Methods Thirty-one HD gene-expansion carriers (12 premanifest, 19 manifest) and 24 healthy controls participated in this study. DTI and T2*-relaxometry were employed to characterize the structural connectivity and the iron distribution of eighteen main WM tracts. Three approaches have been used for the statistical analysis: average measure, segmental measures based on anatomic division of the tracts, and measures along the tract considering multiple points.

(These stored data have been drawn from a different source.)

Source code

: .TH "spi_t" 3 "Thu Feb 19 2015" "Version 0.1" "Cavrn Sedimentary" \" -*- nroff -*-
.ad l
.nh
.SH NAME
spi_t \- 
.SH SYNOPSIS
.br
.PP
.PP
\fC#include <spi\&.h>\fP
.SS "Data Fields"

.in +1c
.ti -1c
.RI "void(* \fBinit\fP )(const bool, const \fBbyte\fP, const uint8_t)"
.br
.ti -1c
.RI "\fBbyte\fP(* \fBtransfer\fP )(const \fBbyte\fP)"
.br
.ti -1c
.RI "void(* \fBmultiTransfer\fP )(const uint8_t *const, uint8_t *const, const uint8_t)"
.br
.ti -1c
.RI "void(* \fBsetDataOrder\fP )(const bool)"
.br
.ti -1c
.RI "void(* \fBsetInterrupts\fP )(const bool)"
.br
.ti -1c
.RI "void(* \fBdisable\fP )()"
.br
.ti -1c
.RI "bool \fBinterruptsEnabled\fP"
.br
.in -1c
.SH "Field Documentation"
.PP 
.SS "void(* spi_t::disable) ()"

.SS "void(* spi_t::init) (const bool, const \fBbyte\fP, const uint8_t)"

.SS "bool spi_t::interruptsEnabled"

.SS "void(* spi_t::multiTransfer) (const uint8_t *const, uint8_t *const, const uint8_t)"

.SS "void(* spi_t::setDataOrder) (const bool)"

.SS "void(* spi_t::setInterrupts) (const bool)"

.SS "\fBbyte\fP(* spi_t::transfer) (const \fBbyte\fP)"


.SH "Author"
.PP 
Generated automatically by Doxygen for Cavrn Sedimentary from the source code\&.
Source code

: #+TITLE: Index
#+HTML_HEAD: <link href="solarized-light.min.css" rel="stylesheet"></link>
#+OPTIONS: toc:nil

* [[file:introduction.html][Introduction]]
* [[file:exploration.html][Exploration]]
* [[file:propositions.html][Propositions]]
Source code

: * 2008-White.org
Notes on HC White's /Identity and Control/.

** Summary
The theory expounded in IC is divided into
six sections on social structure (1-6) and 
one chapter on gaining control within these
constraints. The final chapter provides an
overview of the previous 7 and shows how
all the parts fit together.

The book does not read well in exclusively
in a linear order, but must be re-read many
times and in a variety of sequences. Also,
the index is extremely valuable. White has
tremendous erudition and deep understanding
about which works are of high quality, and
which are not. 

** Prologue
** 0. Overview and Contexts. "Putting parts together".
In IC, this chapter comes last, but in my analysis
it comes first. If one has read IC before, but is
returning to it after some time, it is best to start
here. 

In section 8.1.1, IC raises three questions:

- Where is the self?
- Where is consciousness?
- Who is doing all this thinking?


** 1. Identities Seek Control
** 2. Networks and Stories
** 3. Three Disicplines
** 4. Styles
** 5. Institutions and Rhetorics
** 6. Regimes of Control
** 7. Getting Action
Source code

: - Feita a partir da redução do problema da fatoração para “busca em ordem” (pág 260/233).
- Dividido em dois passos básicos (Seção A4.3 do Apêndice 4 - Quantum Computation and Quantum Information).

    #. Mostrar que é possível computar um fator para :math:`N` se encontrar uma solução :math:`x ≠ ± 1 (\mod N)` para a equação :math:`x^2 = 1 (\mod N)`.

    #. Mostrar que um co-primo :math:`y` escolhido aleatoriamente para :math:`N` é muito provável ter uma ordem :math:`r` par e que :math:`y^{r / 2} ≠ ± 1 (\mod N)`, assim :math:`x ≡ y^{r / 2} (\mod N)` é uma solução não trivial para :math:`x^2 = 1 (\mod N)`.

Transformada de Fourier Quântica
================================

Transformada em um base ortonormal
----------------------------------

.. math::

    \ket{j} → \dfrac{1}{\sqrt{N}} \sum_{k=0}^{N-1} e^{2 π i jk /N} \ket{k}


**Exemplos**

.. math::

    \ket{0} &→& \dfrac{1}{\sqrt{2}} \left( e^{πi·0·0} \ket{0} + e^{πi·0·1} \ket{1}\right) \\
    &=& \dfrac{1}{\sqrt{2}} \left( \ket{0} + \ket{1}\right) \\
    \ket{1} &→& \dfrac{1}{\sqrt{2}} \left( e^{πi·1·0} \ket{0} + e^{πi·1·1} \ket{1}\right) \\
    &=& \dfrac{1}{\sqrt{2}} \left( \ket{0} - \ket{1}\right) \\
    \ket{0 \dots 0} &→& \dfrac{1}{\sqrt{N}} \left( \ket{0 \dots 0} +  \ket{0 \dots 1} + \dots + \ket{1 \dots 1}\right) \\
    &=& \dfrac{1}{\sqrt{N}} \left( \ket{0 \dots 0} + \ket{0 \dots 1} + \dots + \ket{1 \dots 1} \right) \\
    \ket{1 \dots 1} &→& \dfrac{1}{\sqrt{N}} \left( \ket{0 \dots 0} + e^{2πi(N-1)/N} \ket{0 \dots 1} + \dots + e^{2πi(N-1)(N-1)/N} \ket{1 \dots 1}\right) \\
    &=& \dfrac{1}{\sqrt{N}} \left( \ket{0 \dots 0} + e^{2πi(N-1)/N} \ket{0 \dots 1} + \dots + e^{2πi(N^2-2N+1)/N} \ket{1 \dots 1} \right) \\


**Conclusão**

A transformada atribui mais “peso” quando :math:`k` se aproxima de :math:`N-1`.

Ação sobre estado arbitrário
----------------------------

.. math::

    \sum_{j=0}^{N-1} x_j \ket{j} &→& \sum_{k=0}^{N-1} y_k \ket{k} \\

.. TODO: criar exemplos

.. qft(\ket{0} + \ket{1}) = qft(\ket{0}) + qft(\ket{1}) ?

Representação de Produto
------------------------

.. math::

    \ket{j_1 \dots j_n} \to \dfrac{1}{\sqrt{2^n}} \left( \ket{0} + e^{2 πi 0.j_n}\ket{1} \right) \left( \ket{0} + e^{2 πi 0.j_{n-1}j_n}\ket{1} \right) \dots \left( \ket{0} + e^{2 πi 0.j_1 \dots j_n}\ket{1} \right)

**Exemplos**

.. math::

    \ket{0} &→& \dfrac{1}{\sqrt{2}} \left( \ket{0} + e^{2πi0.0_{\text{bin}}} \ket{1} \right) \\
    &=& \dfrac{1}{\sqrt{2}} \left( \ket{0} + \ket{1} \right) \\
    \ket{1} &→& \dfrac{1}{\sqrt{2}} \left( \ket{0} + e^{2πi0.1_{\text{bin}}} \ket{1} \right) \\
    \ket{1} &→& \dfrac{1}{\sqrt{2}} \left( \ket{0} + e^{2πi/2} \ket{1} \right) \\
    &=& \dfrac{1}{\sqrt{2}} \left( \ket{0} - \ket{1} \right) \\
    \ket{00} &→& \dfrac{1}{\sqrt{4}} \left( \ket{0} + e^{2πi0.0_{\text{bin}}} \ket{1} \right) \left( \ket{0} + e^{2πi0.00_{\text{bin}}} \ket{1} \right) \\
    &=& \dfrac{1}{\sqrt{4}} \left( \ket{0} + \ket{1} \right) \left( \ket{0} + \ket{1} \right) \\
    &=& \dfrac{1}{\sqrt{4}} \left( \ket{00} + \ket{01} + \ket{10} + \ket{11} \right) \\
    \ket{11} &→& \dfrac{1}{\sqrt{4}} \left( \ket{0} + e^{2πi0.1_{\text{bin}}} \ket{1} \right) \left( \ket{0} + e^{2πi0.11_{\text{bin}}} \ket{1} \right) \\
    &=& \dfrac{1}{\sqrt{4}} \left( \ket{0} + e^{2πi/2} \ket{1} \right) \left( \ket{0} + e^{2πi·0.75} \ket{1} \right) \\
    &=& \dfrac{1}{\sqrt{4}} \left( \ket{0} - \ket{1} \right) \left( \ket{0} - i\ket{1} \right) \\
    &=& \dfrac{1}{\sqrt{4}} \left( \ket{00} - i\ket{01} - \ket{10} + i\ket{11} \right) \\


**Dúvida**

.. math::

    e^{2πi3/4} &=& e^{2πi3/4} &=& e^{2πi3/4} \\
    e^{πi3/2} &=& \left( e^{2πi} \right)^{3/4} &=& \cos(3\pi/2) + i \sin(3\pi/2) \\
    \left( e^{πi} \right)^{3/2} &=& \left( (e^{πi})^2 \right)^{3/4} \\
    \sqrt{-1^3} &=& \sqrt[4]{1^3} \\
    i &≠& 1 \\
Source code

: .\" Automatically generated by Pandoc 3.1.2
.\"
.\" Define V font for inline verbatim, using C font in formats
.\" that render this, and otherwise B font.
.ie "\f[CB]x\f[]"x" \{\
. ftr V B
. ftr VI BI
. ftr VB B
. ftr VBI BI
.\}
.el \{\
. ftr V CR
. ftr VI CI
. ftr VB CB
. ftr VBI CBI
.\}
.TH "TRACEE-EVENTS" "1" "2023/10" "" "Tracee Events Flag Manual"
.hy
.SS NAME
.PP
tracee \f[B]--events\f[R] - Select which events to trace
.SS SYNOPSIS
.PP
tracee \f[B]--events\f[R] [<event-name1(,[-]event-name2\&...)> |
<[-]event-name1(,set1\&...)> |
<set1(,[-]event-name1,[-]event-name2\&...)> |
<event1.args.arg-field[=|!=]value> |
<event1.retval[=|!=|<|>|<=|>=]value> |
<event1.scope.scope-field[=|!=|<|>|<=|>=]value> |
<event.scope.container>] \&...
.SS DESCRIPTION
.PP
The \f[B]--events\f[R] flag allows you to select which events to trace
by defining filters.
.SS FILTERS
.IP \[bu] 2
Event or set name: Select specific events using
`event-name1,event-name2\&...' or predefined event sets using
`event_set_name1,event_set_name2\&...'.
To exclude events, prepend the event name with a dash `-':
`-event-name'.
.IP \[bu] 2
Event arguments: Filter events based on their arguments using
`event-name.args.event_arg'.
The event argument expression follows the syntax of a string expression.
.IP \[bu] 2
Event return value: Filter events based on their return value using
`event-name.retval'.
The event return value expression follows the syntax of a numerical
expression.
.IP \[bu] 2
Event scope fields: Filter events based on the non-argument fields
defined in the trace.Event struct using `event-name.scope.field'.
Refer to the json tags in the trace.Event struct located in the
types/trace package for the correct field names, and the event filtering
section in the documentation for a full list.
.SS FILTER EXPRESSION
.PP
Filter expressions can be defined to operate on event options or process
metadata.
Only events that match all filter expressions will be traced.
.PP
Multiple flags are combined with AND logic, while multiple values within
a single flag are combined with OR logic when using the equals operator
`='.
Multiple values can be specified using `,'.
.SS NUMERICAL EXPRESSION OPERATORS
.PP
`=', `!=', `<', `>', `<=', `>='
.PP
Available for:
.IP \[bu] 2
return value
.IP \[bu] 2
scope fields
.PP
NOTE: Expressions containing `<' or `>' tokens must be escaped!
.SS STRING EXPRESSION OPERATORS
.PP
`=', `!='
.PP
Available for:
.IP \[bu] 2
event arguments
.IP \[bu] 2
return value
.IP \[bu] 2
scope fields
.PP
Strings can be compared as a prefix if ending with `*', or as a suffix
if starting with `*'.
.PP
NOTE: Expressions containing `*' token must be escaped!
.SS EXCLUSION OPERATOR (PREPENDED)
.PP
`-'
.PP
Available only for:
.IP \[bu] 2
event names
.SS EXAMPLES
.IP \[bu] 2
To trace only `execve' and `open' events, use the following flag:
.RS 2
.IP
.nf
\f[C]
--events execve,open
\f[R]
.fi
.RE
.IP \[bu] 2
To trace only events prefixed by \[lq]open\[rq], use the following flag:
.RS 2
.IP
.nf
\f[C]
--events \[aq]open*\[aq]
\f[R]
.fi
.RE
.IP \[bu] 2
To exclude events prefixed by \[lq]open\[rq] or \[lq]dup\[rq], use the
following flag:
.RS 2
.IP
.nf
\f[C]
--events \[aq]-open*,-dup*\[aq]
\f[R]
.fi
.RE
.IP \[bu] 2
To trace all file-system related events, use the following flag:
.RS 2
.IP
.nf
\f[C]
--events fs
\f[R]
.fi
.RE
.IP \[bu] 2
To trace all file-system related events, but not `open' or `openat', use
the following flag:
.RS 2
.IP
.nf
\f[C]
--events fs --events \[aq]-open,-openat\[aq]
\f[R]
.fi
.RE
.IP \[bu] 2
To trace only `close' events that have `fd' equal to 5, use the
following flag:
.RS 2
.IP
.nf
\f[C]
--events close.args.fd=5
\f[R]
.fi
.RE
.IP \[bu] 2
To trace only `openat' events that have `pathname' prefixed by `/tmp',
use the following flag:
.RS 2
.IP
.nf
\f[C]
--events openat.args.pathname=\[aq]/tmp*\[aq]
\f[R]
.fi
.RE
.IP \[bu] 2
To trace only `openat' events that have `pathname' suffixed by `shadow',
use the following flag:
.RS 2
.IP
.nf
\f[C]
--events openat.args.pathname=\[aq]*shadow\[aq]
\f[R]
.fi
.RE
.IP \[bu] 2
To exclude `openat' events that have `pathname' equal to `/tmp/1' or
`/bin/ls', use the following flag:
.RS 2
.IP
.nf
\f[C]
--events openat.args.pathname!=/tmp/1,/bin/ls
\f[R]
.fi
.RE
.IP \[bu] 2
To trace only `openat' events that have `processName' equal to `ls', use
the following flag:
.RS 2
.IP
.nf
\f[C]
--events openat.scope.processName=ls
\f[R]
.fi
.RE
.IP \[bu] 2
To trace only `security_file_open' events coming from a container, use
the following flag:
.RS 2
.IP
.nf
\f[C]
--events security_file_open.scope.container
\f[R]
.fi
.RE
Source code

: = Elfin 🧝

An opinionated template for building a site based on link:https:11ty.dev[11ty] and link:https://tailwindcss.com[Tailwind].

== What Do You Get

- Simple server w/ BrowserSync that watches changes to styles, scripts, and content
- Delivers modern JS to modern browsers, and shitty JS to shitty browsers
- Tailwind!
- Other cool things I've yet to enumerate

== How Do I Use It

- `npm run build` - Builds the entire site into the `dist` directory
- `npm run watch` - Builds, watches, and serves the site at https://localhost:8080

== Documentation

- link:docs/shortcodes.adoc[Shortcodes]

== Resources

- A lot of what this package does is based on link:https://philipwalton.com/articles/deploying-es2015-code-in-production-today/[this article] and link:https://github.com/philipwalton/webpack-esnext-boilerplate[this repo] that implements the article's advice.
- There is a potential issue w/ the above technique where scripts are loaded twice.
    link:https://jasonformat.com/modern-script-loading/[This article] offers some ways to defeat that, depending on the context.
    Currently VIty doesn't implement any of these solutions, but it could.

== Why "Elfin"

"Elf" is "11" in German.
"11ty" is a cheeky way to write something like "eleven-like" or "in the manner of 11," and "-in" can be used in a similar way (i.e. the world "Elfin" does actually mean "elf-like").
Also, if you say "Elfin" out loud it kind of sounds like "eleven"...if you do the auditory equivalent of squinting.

Results Striatal medium spiny neurons are the most affected entailing basal ganglia atrophy with disruption of cortico-basal ganglia-thalamocortical circuits. Consequently, different WM tracts included in these circuits are presumed to be affected in presymptomatic stages as demonstrated in our study: motor function depending on putamino-pallidal connections (CST), limbic system depending on ventral striatum (cingulate), and executive function depending on caudate (ATR, forceps minor and forceps major). Associative tracts (uncinate, inferior longitudinal, superior longitudinal fronto-parietal and fronto-temporal fasciculus) are also altered in symptomatic stages, most probably as a consequence of transaxonal degeneration when the brain breaks down globally.

Conclusion This study has allowed to depict the temporo-spatial dynamics of WM tracts disintegration in HD. In particular, while all tracts showed widespread disintegration as the disease progress, motor-related tracts present higher iron levels than non-motor-related tracts.